Maka, kasus Amanda Todd dapat dijadikan pelajaran berharga dan perbandingan dalam mencegah kejahatan siber di Indonesia. Termasuk pula sebagai bahan untuk menambah aturan tentang perundungan di dunia siber dalam revisi UU Informasi dan Transaksi Elektronik. Bunga berpendapat bahwa perhatian pada nasib korban dalam kasus perundungan sangat bergantung pada komitmen para pelaku kepentingan, terutama aparat penegak hukum.

 

Bagaimana sebenarnya kasus Amanda Todd? Berawal dari percakapan dengan teman baru di media sosial pada tahun 2010, Amanda terbujuk untuk memperlihatkan bagian sensitif dalam tubuhnya kepada pelaku via webcam. Tak disangka, pelaku sempat merekamnya untuk mengancam Amanda agar mau ‘‘berbuat’’ lebih jauh. Pelaku mengancam akan menyebarkan foto yang direkamnya ke teman-teman Amanda jika tidak bersedia memenuhi permintaan pelaku. Amanda menolak dan akhirnya foto tersebut benar-benar tersebar bahkan sangat luas di internet.

 

(Baca juga: 11 Istilah Penting dalam UU ITE Baru)

 

Banyak warganet yang tidak pernah mengenal Amanda secara langsung tiba-tiba merundungnya sebagai pelaku asusila. Berbagai hinaan untuk Amanda mengalir begitu saja sebagai percakapan viral di media sosial. Ironisnya, percakapan gosip yang telah tersebar sangat luas itu hanya dianggap sebagai lelucon tanpa peduli dampak serius bagi Amanda.

 

Amanda pindah sekolah bahkan pindah tempat tinggal untuk menjauhi lingkungan lama yang merundungnya. Ternyata jejak digital terus mengikuti Amanda ke mana saja ia berpindah. Perundungan semakin serius hingga Amanda depresi dan beberapa kali mencoba bunuh diri. Selamat dari upaya bunuh diri, warganet justru semakin ‘ganas’ merundung Amanda. Puncaknya, Amanda benar-benar tewas gantung diri pada akhir tahun 2012. Sebuah rekaman di kanal YouTube berjudul My story: Struggling, bullying, suicide and self-harm menjadi curahan derita yang disampaikan Amanda sebelum mengakhiri hidup.

 

Kisah tragis Amanda menarik perhatian dunia hingga berujung pada investigasi kriminal lintas negara. “Kasusnya sangat viral,” kata Bunga, peneliti Tordillas, alumnus Tilburg University.

 

Dilansir dari The Globe and Mail, otoritas Belanda menangkap seorang warga negaranya bernama Aydin Coban atas dugaan sejumlah pemerasan dan pengancaman lewat internet dengan modus yang sama terhadap Amanda.
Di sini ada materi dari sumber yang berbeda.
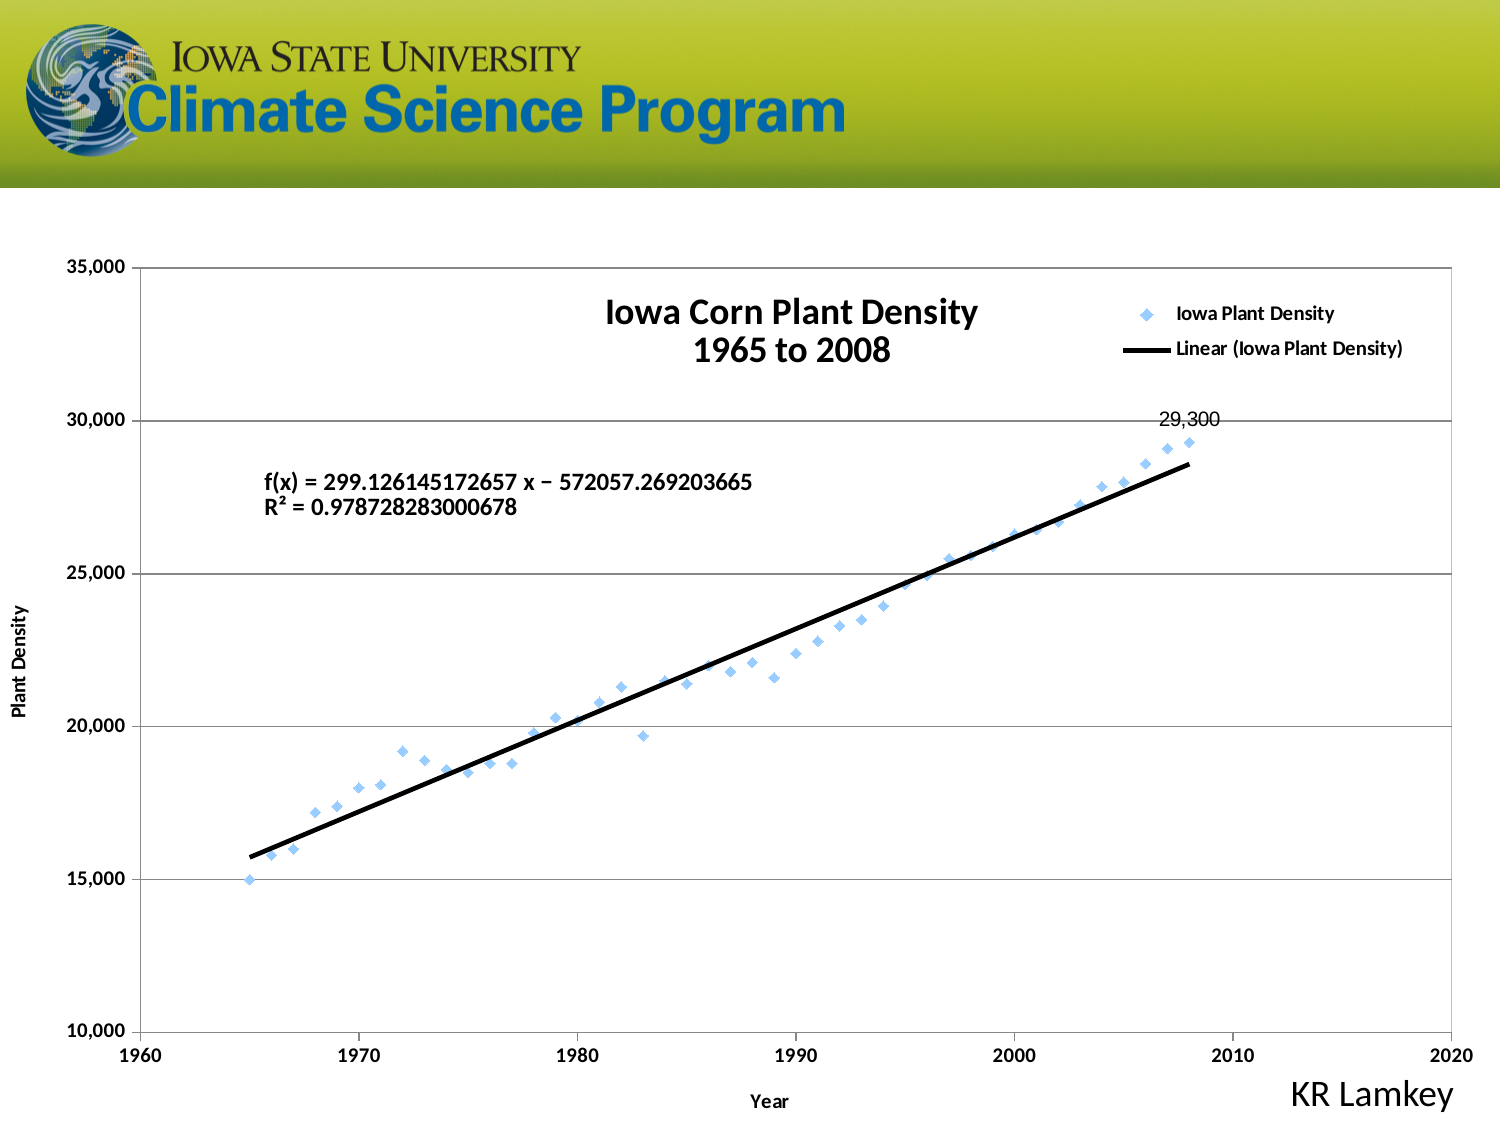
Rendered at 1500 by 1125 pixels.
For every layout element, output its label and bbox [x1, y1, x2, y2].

chart [0, 195, 1500, 1125]
picture [0, 0, 1500, 188]
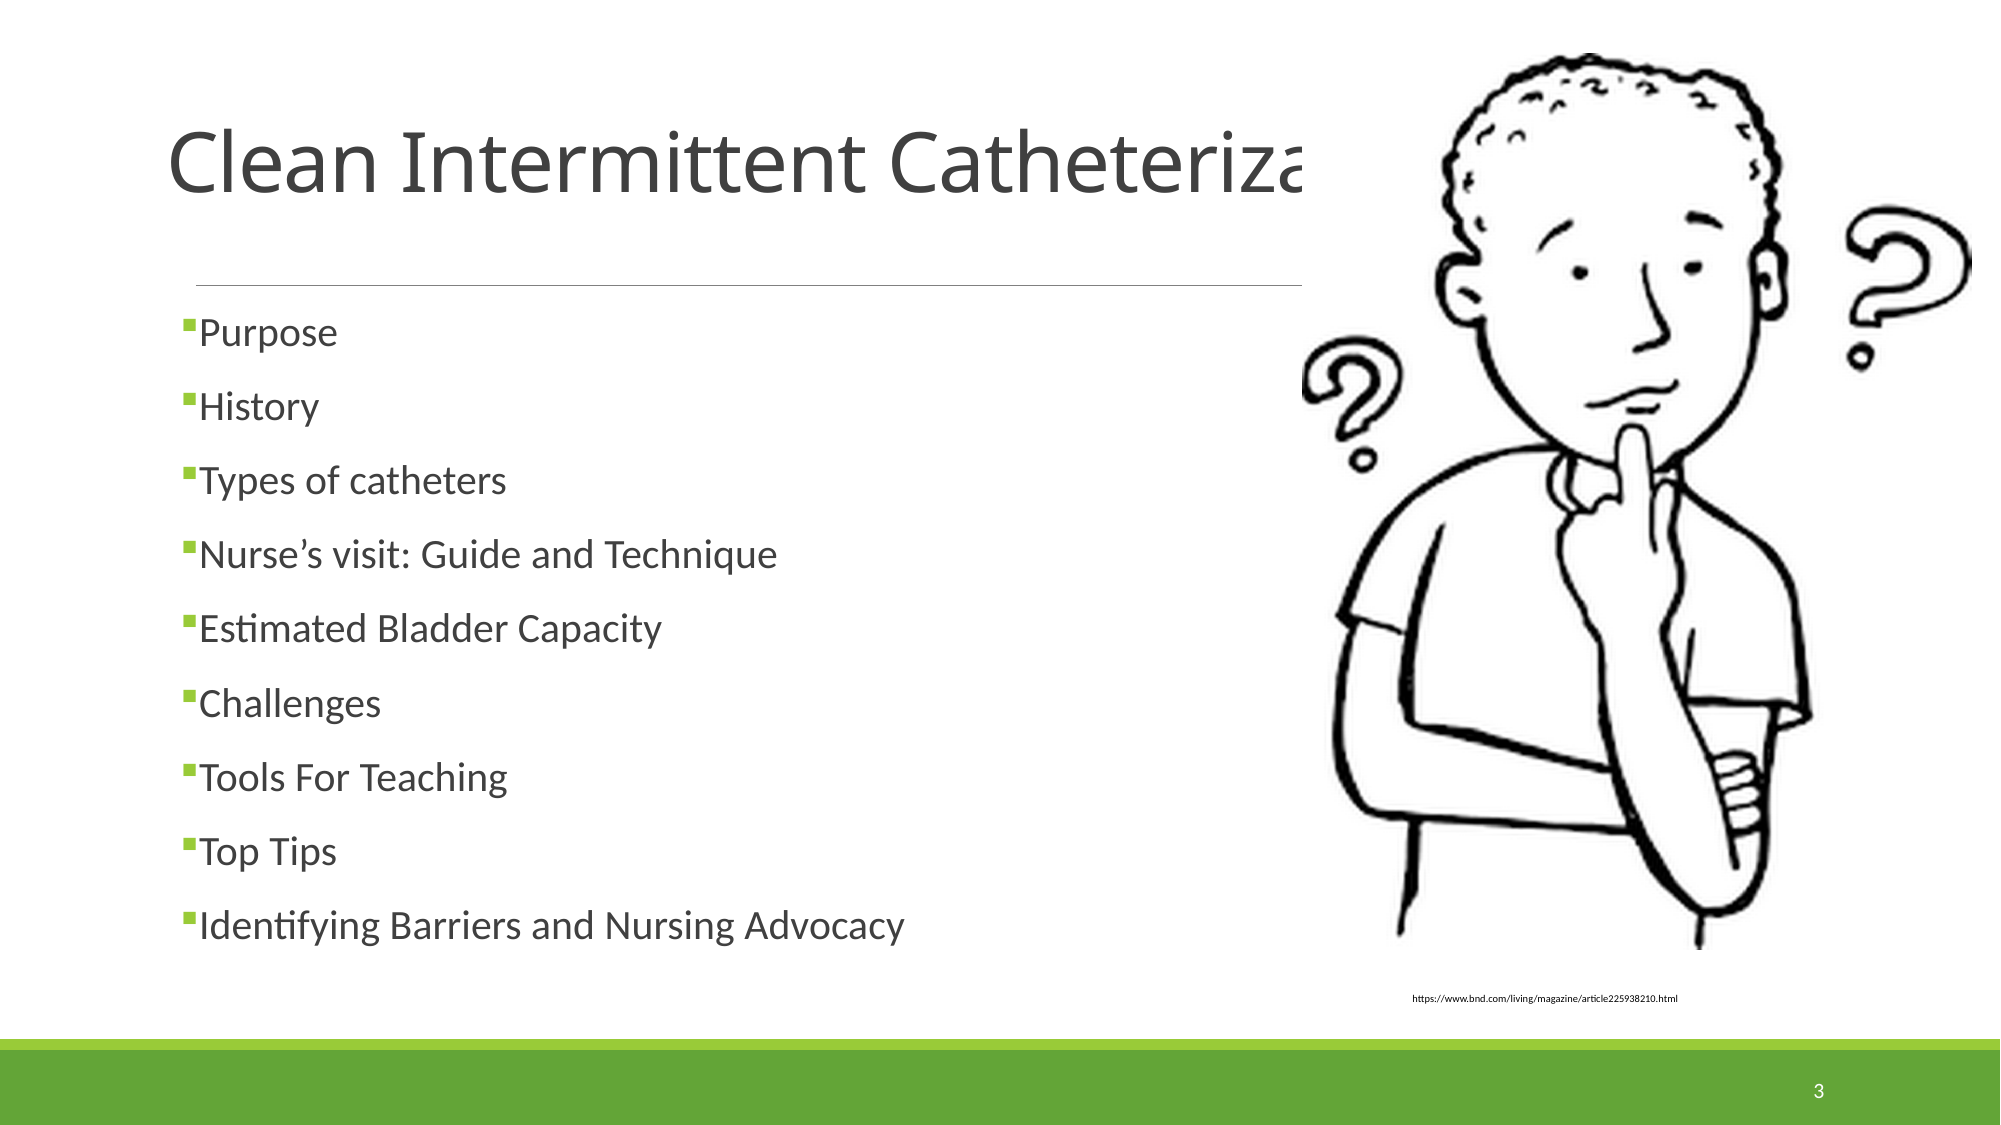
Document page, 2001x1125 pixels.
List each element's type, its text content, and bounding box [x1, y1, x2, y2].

slide_number 3 [1624, 1059, 1840, 1120]
text_box https://www.bnd.com/living/magazine/article225938210.html [1397, 984, 1699, 1012]
title Clean Intermittent Catheterization [151, 53, 1300, 318]
picture [1302, 52, 1972, 951]
list Purpose History Types of catheters Nurse’s visit: Guide and Technique Estimated Bladder Capacity Challenges Tools For Teaching Top Tips Identifying Barriers and Nursing Advocacy [180, 302, 1830, 963]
Para korbannya tersebar di Eropa dan Amerika Serikat baik laki-laki maupun perempuan. Aydin berusia 35 tahun saat ditangkap.

 

Penangkapan pada Januari 2014 itu sekaligus mengaitkan Aydin pada kasus cyberbullying yang dialami Amanda. Aydin didakwa juga sebagai pelaku yang memotret dan menyebarkan pertama kali foto Amanda. Dilansir dari BBC, Aydin dijatuhi hukum 11 tahun penjara oleh pengadilan Belanda pada Maret 2017.

 

Berdasarkan keterangan pengadilan Belanda yang dicatat CBC News, hukuman tersebut adalah yang paling berat bisa dijatuhkan sesuai tuntutan Jaksa. Berdasarkan penelusuran hukumonline, Aydin tidak dijatuhi hukuman berdasarkan dakwaan cyberbullying di Belanda. Namun pada tahun 2016 ia sempat diekstradisi ke Kanada untuk diadili terkait kasus Amanda.